C’est le postulat du monothéisme, pas son observation et tout l’existant est organisé en fonction de ce postulat. Il y bien hiérarchie dans lequel s’est installé des antagonismes : l’esprit, la matière, la source du bien, la source du mal. Mani a repris les matériaux monothéistes pour faire sa doctrine. Saint Augustin a nuancé, pas contredit que l’origine du bien est dans l’esprit qui est en dieu, que la matière est son obstacle, que là y réside le mal.
Alors qu’il n’y a pas de bien ou mal selon l’esprit ou la matière en monisme. Le mal et le bien sont des effets, pas des natures.
Et le principe fondateur du christianisme n’est pas dualiste, c’est un principe unique et c’est Dieu La question du mal ici-bas
Oui, le dieu monothéisme est unique. Mais la question n’est pas : c’est un pur esprit, une essence qui a crée la Terre, l’Univers, la matière. Là est le dualisme.
Le monisme ne sépare pas en soi matière et esprit, substance et essence, il les reconnaît comme expressions, phénomènes d’un principe, d’un tout est dans tout, sans hiérarchie préalable.
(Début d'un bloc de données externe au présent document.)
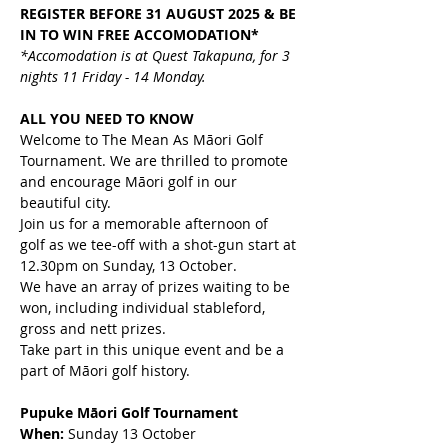
REGISTER BEFORE 31 AUGUST 2025 & BE 
IN TO WIN FREE ACCOMODATION*
*Accomodation is at Quest Takapuna, for 3 
nights 11 Friday - 14 Monday.
ALL YOU NEED TO KNOW
Welcome to The Mean As Māori Golf 
Tournament. We are thrilled to promote 
and encourage Māori golf in our 
beautiful city.
Join us for a memorable afternoon of 
golf as we tee-off with a shot-gun start at 
12.30pm on Sunday, 13 October.
We have an array of prizes waiting to be 
won, including individual stableford, 
gross and nett prizes.
Take part in this unique event and be a 
part of Māori golf history.
Pupuke Māori Golf Tournament
When:
 Sunday 13 October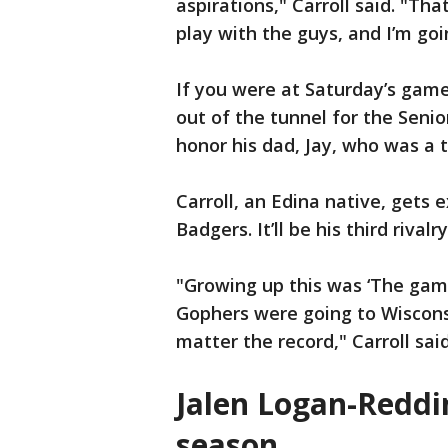
aspirations," Carroll said. "Th
play with the guys, and I’m goi
If you were at Saturday’s gam
out of the tunnel for the Senio
honor his dad, Jay, who was a 
Carroll, an Edina native, gets
Badgers. It’ll be his third rival
"Growing up this was ‘The gam
Gophers were going to Wiscons
matter the record," Carroll sai
Jalen Logan-Reddi
season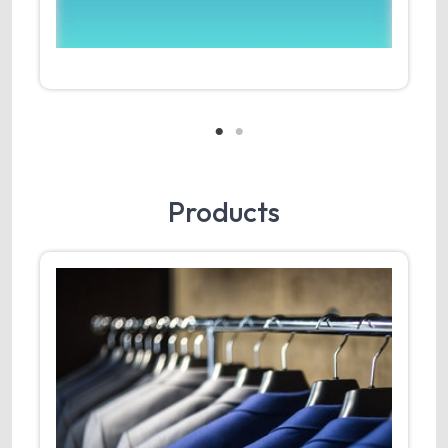
Products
Il n’y a plus de dualité à partir d’un certain niveau de réalité, les contraires cessant d’être ennemis pour devenir des alliés en définitive, et seule l’Asie a été capable de conceptualiser un tel point de vue.
Dualité, dualisme, duo, dual, duel... C’est embêtant, car il n’y a pas de mots distinguant explicitement les sens entre le 2 antagoniste, les aimants retournés, qui a fabriqué toute la pensée encore en cours d’origine monothéiste et le 2 complémentaire, côtés ou aspects du 1, de pensée moniste.
Pourtant toutes les populations agricoles, à l’origine des civilisations (au sens commun, sans ici chercher les détails) ne vivaient au paradigme du 2 moniste : les nécessités de la pluie comme du Soleil, de l’activité comme du repos, du jour et de la nuit, du chaud comme du froid, etc... Ils savaient bien que le 2 antagoniste existe, mais que c’était l’échec, la tension entre les parties, le conflit, le chaos, la guerre...
Avec l’incompréhension du 2 complémentaire, organique, on est au "en même temps", sous couvert de "tolérance", à accumuler les conciliations des inconciliables.